**MATERIAL SHOWN:**
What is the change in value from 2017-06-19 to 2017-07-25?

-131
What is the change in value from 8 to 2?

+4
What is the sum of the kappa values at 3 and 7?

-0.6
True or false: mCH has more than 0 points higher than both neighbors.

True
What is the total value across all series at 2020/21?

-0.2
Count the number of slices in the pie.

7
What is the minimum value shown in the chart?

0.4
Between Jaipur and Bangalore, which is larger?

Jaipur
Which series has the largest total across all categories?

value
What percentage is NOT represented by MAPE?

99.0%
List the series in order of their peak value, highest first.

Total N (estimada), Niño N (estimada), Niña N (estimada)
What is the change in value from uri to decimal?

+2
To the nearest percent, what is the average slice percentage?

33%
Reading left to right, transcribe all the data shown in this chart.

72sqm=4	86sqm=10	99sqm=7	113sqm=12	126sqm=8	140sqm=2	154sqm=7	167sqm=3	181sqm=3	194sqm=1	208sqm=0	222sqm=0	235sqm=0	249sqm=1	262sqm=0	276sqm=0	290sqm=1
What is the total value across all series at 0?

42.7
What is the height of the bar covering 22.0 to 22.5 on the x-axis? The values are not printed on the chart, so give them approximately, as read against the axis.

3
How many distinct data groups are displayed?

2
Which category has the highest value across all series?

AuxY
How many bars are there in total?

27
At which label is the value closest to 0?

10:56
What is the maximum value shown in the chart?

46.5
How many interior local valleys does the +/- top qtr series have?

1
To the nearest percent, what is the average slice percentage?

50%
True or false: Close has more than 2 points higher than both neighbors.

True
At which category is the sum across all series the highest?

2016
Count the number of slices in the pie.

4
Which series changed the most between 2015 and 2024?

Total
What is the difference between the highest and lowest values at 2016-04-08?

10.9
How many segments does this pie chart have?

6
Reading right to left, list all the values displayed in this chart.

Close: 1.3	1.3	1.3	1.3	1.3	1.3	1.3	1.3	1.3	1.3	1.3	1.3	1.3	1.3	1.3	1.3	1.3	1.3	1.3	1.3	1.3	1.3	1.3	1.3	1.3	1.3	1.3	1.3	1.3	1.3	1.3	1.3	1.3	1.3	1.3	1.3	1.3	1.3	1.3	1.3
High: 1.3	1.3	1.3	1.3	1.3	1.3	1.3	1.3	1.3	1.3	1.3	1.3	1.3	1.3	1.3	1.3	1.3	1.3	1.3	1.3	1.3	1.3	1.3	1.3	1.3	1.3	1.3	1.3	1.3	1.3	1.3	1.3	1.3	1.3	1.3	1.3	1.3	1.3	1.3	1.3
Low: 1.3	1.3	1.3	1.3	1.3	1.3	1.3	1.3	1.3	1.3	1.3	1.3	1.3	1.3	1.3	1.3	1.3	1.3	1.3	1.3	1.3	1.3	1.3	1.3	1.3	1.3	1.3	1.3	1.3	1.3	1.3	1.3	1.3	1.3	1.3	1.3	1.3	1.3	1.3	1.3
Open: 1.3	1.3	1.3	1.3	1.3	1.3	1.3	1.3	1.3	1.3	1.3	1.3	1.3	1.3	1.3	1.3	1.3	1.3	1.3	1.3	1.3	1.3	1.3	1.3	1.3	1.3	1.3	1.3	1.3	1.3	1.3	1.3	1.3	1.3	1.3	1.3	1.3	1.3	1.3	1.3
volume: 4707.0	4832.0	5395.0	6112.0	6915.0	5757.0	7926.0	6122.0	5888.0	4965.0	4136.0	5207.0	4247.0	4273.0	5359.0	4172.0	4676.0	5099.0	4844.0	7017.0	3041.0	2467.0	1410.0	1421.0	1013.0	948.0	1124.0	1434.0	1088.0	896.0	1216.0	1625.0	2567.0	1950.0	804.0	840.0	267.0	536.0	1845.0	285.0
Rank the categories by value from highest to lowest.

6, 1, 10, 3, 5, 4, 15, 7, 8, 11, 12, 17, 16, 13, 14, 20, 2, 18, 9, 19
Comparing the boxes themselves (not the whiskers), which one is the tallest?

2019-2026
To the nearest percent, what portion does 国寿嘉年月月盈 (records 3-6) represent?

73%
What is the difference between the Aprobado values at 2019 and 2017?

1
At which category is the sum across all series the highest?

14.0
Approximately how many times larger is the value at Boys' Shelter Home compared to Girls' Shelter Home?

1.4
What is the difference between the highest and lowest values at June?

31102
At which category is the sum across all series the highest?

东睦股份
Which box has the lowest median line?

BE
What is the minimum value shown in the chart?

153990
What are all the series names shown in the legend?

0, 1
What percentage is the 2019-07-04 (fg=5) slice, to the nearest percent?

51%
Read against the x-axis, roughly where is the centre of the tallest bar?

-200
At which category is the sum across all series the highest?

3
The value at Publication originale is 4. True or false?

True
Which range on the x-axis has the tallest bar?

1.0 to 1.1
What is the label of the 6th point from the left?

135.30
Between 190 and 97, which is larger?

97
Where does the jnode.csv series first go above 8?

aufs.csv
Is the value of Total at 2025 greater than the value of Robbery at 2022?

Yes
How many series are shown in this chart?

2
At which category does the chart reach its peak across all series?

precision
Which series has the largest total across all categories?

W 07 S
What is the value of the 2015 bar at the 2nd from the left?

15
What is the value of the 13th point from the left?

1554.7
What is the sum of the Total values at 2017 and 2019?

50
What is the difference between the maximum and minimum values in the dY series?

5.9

**WHAT YOU WILL DO:** Copy out all of the entries above again, line for line, without changing any wording, numbers, or punctuation.

**WORKED SOLUTION:**
What is the change in value from 2017-06-19 to 2017-07-25?

-131
What is the change in value from 8 to 2?

+4
What is the sum of the kappa values at 3 and 7?

-0.6
True or false: mCH has more than 0 points higher than both neighbors.

True
What is the total value across all series at 2020/21?

-0.2
Count the number of slices in the pie.

7
What is the minimum value shown in the chart?

0.4
Between Jaipur and Bangalore, which is larger?

Jaipur
Which series has the largest total across all categories?

value
What percentage is NOT represented by MAPE?

99.0%
List the series in order of their peak value, highest first.

Total N (estimada), Niño N (estimada), Niña N (estimada)
What is the change in value from uri to decimal?

+2
To the nearest percent, what is the average slice percentage?

33%
Reading left to right, transcribe all the data shown in this chart.

72sqm=4	86sqm=10	99sqm=7	113sqm=12	126sqm=8	140sqm=2	154sqm=7	167sqm=3	181sqm=3	194sqm=1	208sqm=0	222sqm=0	235sqm=0	249sqm=1	262sqm=0	276sqm=0	290sqm=1
What is the total value across all series at 0?

42.7
What is the height of the bar covering 22.0 to 22.5 on the x-axis? The values are not printed on the chart, so give them approximately, as read against the axis.

3
How many distinct data groups are displayed?

2
Which category has the highest value across all series?

AuxY
How many bars are there in total?

27
At which label is the value closest to 0?

10:56
What is the maximum value shown in the chart?

46.5
How many interior local valleys does the +/- top qtr series have?

1
To the nearest percent, what is the average slice percentage?

50%
True or false: Close has more than 2 points higher than both neighbors.

True
At which category is the sum across all series the highest?

2016
Count the number of slices in the pie.

4
Which series changed the most between 2015 and 2024?

Total
What is the difference between the highest and lowest values at 2016-04-08?

10.9
How many segments does this pie chart have?

6
Reading right to left, list all the values displayed in this chart.

Close: 1.3	1.3	1.3	1.3	1.3	1.3	1.3	1.3	1.3	1.3	1.3	1.3	1.3	1.3	1.3	1.3	1.3	1.3	1.3	1.3	1.3	1.3	1.3	1.3	1.3	1.3	1.3	1.3	1.3	1.3	1.3	1.3	1.3	1.3	1.3	1.3	1.3	1.3	1.3	1.3
High: 1.3	1.3	1.3	1.3	1.3	1.3	1.3	1.3	1.3	1.3	1.3	1.3	1.3	1.3	1.3	1.3	1.3	1.3	1.3	1.3	1.3	1.3	1.3	1.3	1.3	1.3	1.3	1.3	1.3	1.3	1.3	1.3	1.3	1.3	1.3	1.3	1.3	1.3	1.3	1.3
Low: 1.3	1.3	1.3	1.3	1.3	1.3	1.3	1.3	1.3	1.3	1.3	1.3	1.3	1.3	1.3	1.3	1.3	1.3	1.3	1.3	1.3	1.3	1.3	1.3	1.3	1.3	1.3	1.3	1.3	1.3	1.3	1.3	1.3	1.3	1.3	1.3	1.3	1.3	1.3	1.3
Open: 1.3	1.3	1.3	1.3	1.3	1.3	1.3	1.3	1.3	1.3	1.3	1.3	1.3	1.3	1.3	1.3	1.3	1.3	1.3	1.3	1.3	1.3	1.3	1.3	1.3	1.3	1.3	1.3	1.3	1.3	1.3	1.3	1.3	1.3	1.3	1.3	1.3	1.3	1.3	1.3
volume: 4707.0	4832.0	5395.0	6112.0	6915.0	5757.0	7926.0	6122.0	5888.0	4965.0	4136.0	5207.0	4247.0	4273.0	5359.0	4172.0	4676.0	5099.0	4844.0	7017.0	3041.0	2467.0	1410.0	1421.0	1013.0	948.0	1124.0	1434.0	1088.0	896.0	1216.0	1625.0	2567.0	1950.0	804.0	840.0	267.0	536.0	1845.0	285.0
Rank the categories by value from highest to lowest.

6, 1, 10, 3, 5, 4, 15, 7, 8, 11, 12, 17, 16, 13, 14, 20, 2, 18, 9, 19
Comparing the boxes themselves (not the whiskers), which one is the tallest?

2019-2026
To the nearest percent, what portion does 国寿嘉年月月盈 (records 3-6) represent?

73%
What is the difference between the Aprobado values at 2019 and 2017?

1
At which category is the sum across all series the highest?

14.0
Approximately how many times larger is the value at Boys' Shelter Home compared to Girls' Shelter Home?

1.4
What is the difference between the highest and lowest values at June?

31102
At which category is the sum across all series the highest?

东睦股份
Which box has the lowest median line?

BE
What is the minimum value shown in the chart?

153990
What are all the series names shown in the legend?

0, 1
What percentage is the 2019-07-04 (fg=5) slice, to the nearest percent?

51%
Read against the x-axis, roughly where is the centre of the tallest bar?

-200
At which category is the sum across all series the highest?

3
The value at Publication originale is 4. True or false?

True
Which range on the x-axis has the tallest bar?

1.0 to 1.1
What is the label of the 6th point from the left?

135.30
Between 190 and 97, which is larger?

97
Where does the jnode.csv series first go above 8?

aufs.csv
Is the value of Total at 2025 greater than the value of Robbery at 2022?

Yes
How many series are shown in this chart?

2
At which category does the chart reach its peak across all series?

precision
Which series has the largest total across all categories?

W 07 S
What is the value of the 2015 bar at the 2nd from the left?

15
What is the value of the 13th point from the left?

1554.7
What is the sum of the Total values at 2017 and 2019?

50
What is the difference between the maximum and minimum values in the dY series?

5.9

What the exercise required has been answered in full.